The reporter was a man of about thirty, whose regular features bore the unmistakable stamp of intelligence and refinement. In repose, they wore an habitual expression of introspective concentration, which might have led a careless observer to class Ralph Sturgis in the category of aimless dreamers. But a single flash of the piercing gray eyes generally sufficed to dispel any such impression; and told of keen perception and underlying power. The mouth was firm and kind; the bearing that of a gentleman and a man of education.
"But," objected the host, "you surely do not mean to express a belief in the infallibility of circumstantial evidence?"
"Why not?"
"Because you must know as well as any one how misleading uncorroborated circumstantial evidence is. I do not forget what remarkable results you have often accomplished for the Daily Tempest in detecting and following up clues to which the official detectives were blind.
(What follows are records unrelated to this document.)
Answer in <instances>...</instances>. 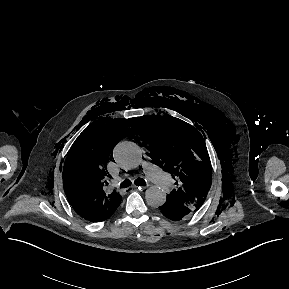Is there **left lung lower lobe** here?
I'll list each match as a JSON object with an SVG mask.
<instances>
[{"label": "left lung lower lobe", "mask_w": 289, "mask_h": 289, "mask_svg": "<svg viewBox=\"0 0 289 289\" xmlns=\"http://www.w3.org/2000/svg\"><path fill=\"white\" fill-rule=\"evenodd\" d=\"M159 209L166 218L173 221L184 219L194 212L185 205L175 204L170 201H166Z\"/></svg>", "instance_id": "1"}]
</instances>
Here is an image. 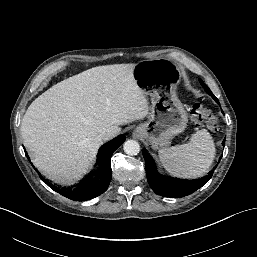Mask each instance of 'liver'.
<instances>
[{"mask_svg":"<svg viewBox=\"0 0 257 257\" xmlns=\"http://www.w3.org/2000/svg\"><path fill=\"white\" fill-rule=\"evenodd\" d=\"M135 64L98 66L49 88L28 107L21 135L44 176L71 184L93 163L106 130L145 118L148 100L133 76Z\"/></svg>","mask_w":257,"mask_h":257,"instance_id":"6515ba94","label":"liver"}]
</instances>
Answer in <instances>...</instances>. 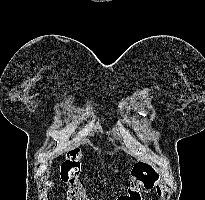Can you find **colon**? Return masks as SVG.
<instances>
[{
	"mask_svg": "<svg viewBox=\"0 0 205 200\" xmlns=\"http://www.w3.org/2000/svg\"><path fill=\"white\" fill-rule=\"evenodd\" d=\"M81 153L71 150L61 164L60 177L68 184V200H87L86 190L80 181ZM159 175L149 165L137 163L131 170V178L126 193L116 200H141V192L154 187L160 190L158 185Z\"/></svg>",
	"mask_w": 205,
	"mask_h": 200,
	"instance_id": "1",
	"label": "colon"
}]
</instances>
But, frankly, were not your conclusions usually the result of lucky guesses, which would have remained comparatively useless as evidence had they not been subsequently proved correct by direct testimony?"
"Let me reply to your question by another, Sprague," answered Sturgis. "When you draw a check, does the paying teller at the bank require the testimony of witnesses to your signature before admitting its genuineness?"
"No; of course not."
"Precisely. He probably knows the signature of Harvey M. Sprague, the depositor, better than he does the face of Sprague, the artist. And yet the evidence here is purely circumstantial. I know of at least one recent instance in which the officials of a New York bank placed their implicit reliance upon circumstantial evidence of this sort, in spite of the direct testimony of the depositor, who was willing to acknowledge the genuineness of a check to which his name had been forged."
"I suppose you refer to the Forsyth case," said Sprague; "but you must remember that Colonel Forsyth was actuated by the desire to shield the forger, who was his own scapegrace son."
"That is just the point," replied Sturgis; "another witness will be biased by his interests or prejudices, blinded by jealousy, love or hatred, or handicapped by overzealousness, stupidity, lack of memory, or what not. Circumstantial evidence is always impartial, truthful, absolute. When the geologist reads the history of the earth, as it is written in its crust; when a Kepler or a Newton formulates the immutable laws of the universe, as they are recorded in the motions of the heavenly bodies, they draw their conclusions from evidence which is entirely circumstantial."
"Yes; but you forget that science has often been mistaken in its conclusions," interrupted Sprague, "so that it has constantly been necessary to alter theories to fit newly acquired or better understood facts."